Secundus settled himself on the floor.
I sat up. How rude of me! “Milord, I will take the floor—the bed is for you—”
“No, Boy. I prefer the feel of the cold. Truly.” He coughed, and stretched out. I pictured his eyes shining in the darkness. . . .
His bright eyes. His flushed cheeks. His cough.
I gasped. How had I not realized? Secundus was burning with fever.
My master was terribly ill.
11 The Story of the Tear-Soaked Veil
I dreamed that Ox was jeering at my curls, calling me a pretty girl, and I woke up gasping in the dark. With both hands I held my curls down, and repeated the words I go to Rome to become a boy over and over again till I could fall back asleep.
The next morning we set off, though Secundus made me leave behind my hood as well as my goatskin, for he claimed they both smelled. So I held down my curls as I walked, wishing the sun did not shine so bright on my hair.
He grinned: “Do not fret, Boy. They’re an asset.”
I did not know what asset meant, however, and feared it might be an insult. In the daylight I could see the fevered pink of his cheeks and the unhealthy shine of his eyes. But I did not mention it. I kept pace, and waited at crossroads whilst he studied his book, and ducked behind him when he asked directions, for I did not like others to see me.
Our road climbed and turned; the crest, when we reached it, revealed hills in every shade of green, and a sky of woolly clouds. A walled church with a fine spire stood on a distant peak; on another hill rose a castle that glowed in the sun.
Secundus smiled, and he shut his book with a snap. “My next . . . acquisition.”
“The thumb”—’twas nice to think of something other than sickness and hair.
“Do you remember every blessed word I say? Yes, the thumb. But it will not be easy.” He headed down the hill, speaking to me and to himself, telling a story.

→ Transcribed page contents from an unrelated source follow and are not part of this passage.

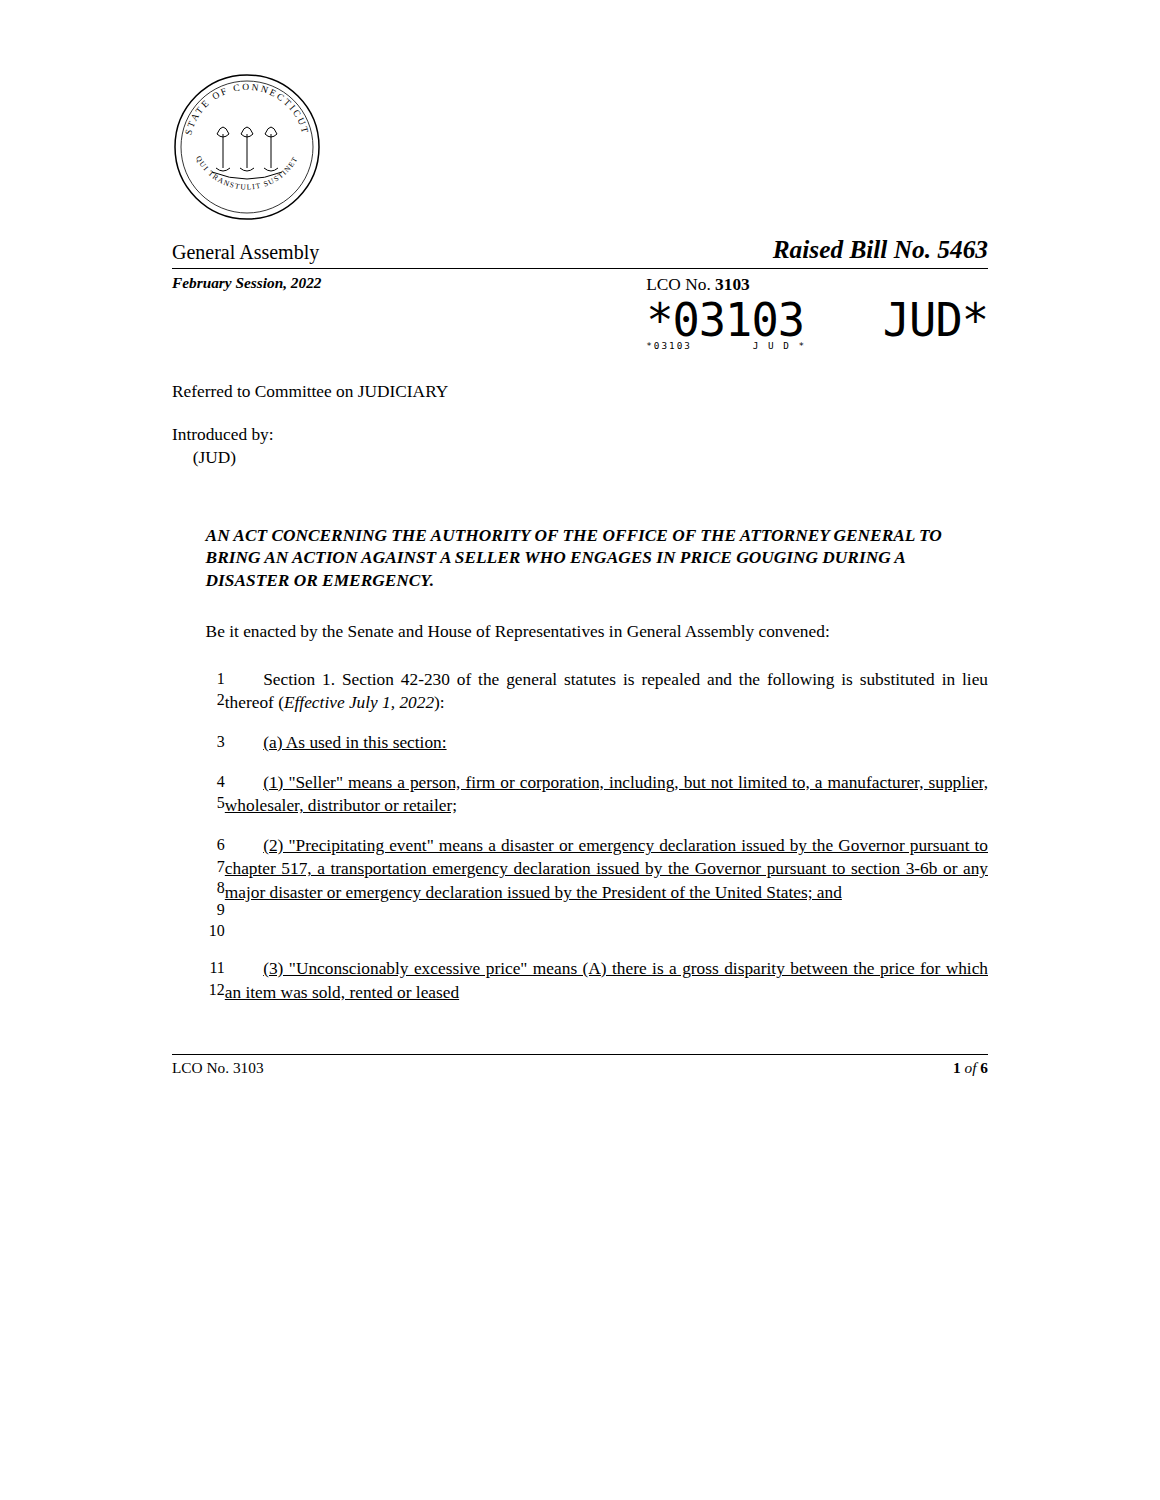STATE OF CONNECTICUT QUI TRANSTULIT SUSTINET
General Assembly
Raised Bill No. 5463
February Session, 2022
LCO No. 3103
*03103 JUD*
*03103 J U D *
Referred to Committee on JUDICIARY
Introduced by:
(JUD)
AN ACT CONCERNING THE AUTHORITY OF THE OFFICE OF THE ATTORNEY GENERAL TO BRING AN ACTION AGAINST A SELLER WHO ENGAGES IN PRICE GOUGING DURING A DISASTER OR EMERGENCY.
Be it enacted by the Senate and House of Representatives in General Assembly convened:
| 1 2 | Section 1. Section 42-230 of the general statutes is repealed and the following is substituted in lieu thereof ( Effective July 1, 2022 ): |
| 3 | (a) As used in this section: |
| 4 5 | (1) "Seller" means a person, firm or corporation, including, but not limited to, a manufacturer, supplier, wholesaler, distributor or retailer; |
| 6 7 8 9 10 | (2) "Precipitating event" means a disaster or emergency declaration issued by the Governor pursuant to chapter 517, a transportation emergency declaration issued by the Governor pursuant to section 3-6b or any major disaster or emergency declaration issued by the President of the United States; and |
| 11 12 | (3) "Unconscionably excessive price" means (A) there is a gross disparity between the price for which an item was sold, rented or leased |
LCO No. 3103
1 of 6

The story, as it happened, involved both the distant walled church and the castle. The Castle of Gold, it is called, because the yellow stone glows so prettily. Many decades ago, a fine lady lived in the Castle of Gold, a lady with terrible sadness because she could not have a baby. She pilgrimed to Spain, to Canterbury, to Rome, but her prayers were not answered. At last she returned home and sought comfort at a nearby convent. She wept so hard during her prayers that her veil became soaked with tears. Within a year, she gave birth to a boy.
Word spread of this miraculous birth, and soon women from many towns journeyed to the convent to pray. Their prayers, too, were answered. The lady of the Castle of Gold gave the convent her tear-soaked veil and half her lands, and other grateful mothers gifted the convent so that it grew to be a great church. Every year the nuns washed the tear-soaked veil in wine, and sold the blessed wash-wine in small glass vials. Women from many lands now pilgrimed here, and men too.
A fine story this was, for who does not want to hear about babies—but ’twas only half the tale. The other half involved the son—the very son of the Castle of Gold. This fine lord, though he should be grateful indeed for his mother’s prayers and efforts, resented that she had given so much land to the convent, land that he believed should be his. His sons and grandsons and great-grandsons believed as well. The present lord of the Castle of Gold at this very minute was in Paris suing to get the lands back.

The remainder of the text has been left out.